El abogado habló de falencias materiales de los fiscales que no tienen elementos básicos de trabajo y de una falencia de orden funcional, en el sentido de que las distintas fiscalías operan de manera independiente sin una guía clara de su jefe que es el fiscal general. Esto permite que algunas fiscalías conceden la libertad a un detenido y otras que no. Hay fiscalías que por un homicidio conceden la libertad y otras que por el robo del estéreo de un auto no.

“Se nota que falta un criterio unificado en términos estrictamente legales  hacia abajo. Una instrucción en la que se diga a los fiscales cómo actuar en determinados casos. Después será el magistrado quien resuelva, pero la posición del Ministerio Público es esta. Ocurre que fallan los controles, las rendiciones de cuenta, porque los fiscales como los jueces, están con aire acondicionado en una oficina cómoda y es fácil decir, hacer o no hacer las cosas desde ahí. En cambio, para el vecino de Alto Comedero, para el trabajador que tiene que tomar un colectivo y permanentemente lo agreden o roban en la parada y es un infierno venir a cumplir con sus obligaciones, es difícil que esos magistrados entiendan esa situación y su gravedad”, sostuvo el abogado.

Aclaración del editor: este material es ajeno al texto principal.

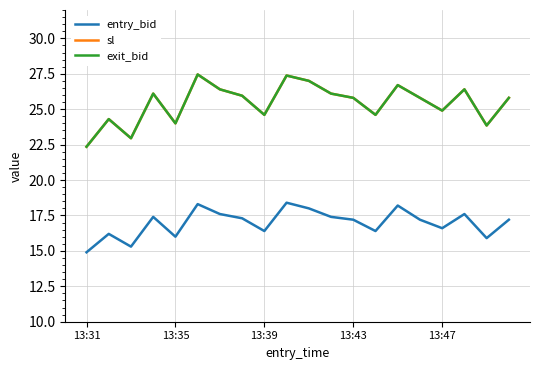

Does the chart display data point markers on the line(s)?

No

Mucho se habla por estos días de la ausencia anunciada de fiscales y jueces en la marcha de nuestra ciudad. Cabezas sostuvo al respecto que se sienten inmunes y no le deben rendir cuentas a nadie. “Así es como se manejan. Realmente es notorio el círculo vicioso que existe en función de intereses”, consideró.

Puso como ejemplo que hace tiempo está tratando de averiguar dónde está un expediente elevado a juicio hace más de tres años y no lo consigue. “Alguien que cumplió con sus funciones de investigar, elevar a juicio una cusa, ve cómo esa tarea que hizo se ve frustrada por el no cumplimiento de otro fiscal o de otro funcionario judicial”, comentó. Por esa causa hay procesados funcionarios públicos que deben ir a juicio, por lo que supone que hay injerencia del poder político

“Cada causa judicial que no se resuelve, cada delito que no se investiga y no se resuelve es un estallido social en miniatura”, afirmó.  Con respecto a la marcha de esta noche consideró que es la síntesis de todo esto.

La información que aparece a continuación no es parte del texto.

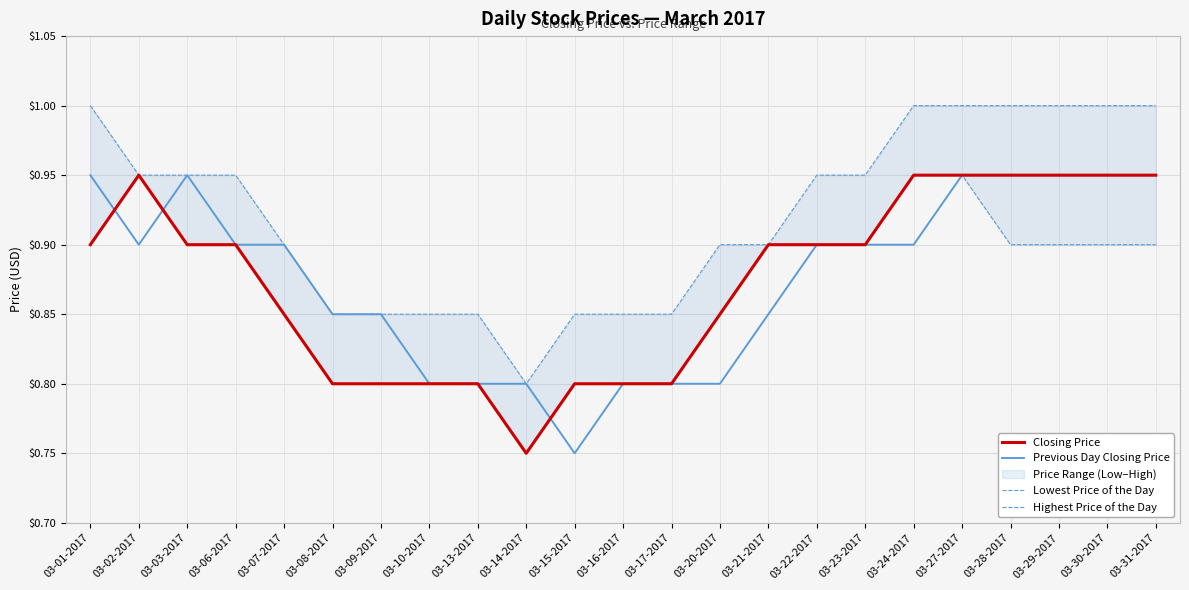

True or false: Highest Price of the Day has more than 0 points higher than both neighbors.

False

Un tema que preocupa mucho por estos días son las declaraciones del diputado nacional Mario Fiad (UCR), quien admitió que los servicios de inteligencia en la provincia son utilizados para espiar a dirigentes políticos y periodistas. Cabezas coincidió con esas apreciaciones  y dijo con preocupación que los servicios de inteligencia son los mismos que operaron durante el gobierno militar, “con sus mismos objetivos, es decir, espiar a periodistas, a quienes piensan, dirigentes sociales y dirigentes políticos”. En el servicio de inteligencia no hubo una depuración como sí la hubo en la Iglesia, en las Fuerzas Armadas, en la Policía.

Consideró que lo primero que hay que hacer es una “limpieza” en los servicios de inteligencia, depurarlos, que  sean controlados por un civil con acuerdo parlamentario que reporte a ese parlamento.

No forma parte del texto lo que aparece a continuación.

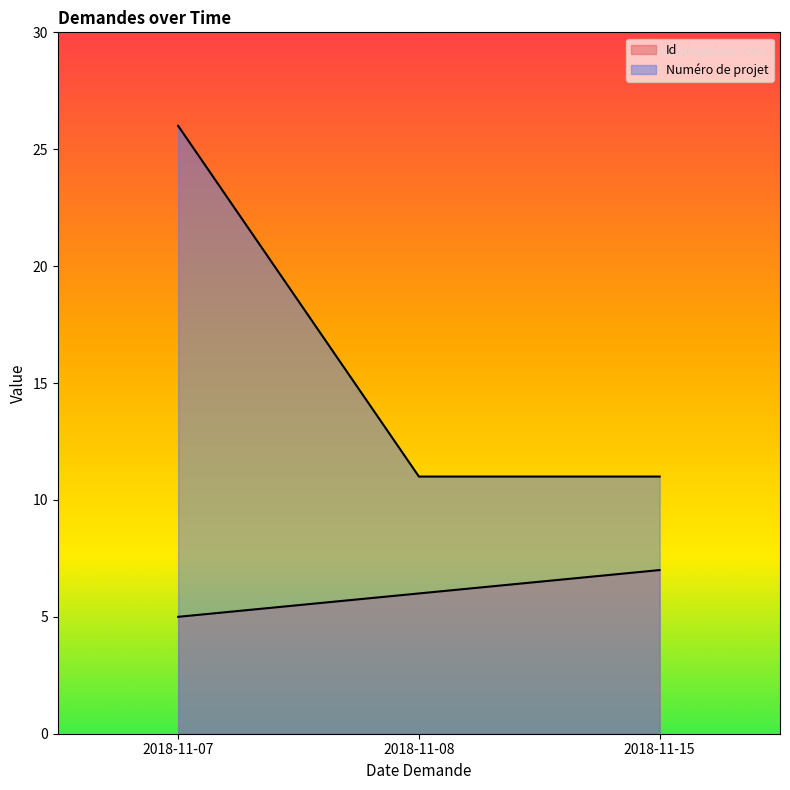

List the series in order of their overall mean, lowest first.

Id, Numéro de projet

A su entender, el gobernador de la provincia no está ajeno a esta situación, porque los servicios de inteligencia son utilizados por el Estado para sus intereses políticos, como determinar dónde vive determinado periodista, con quién vive, con quién sale, cuál es su pensamiento. “Son los objetivos y paradigmas fijados por el gobierno de facto”, afirmó.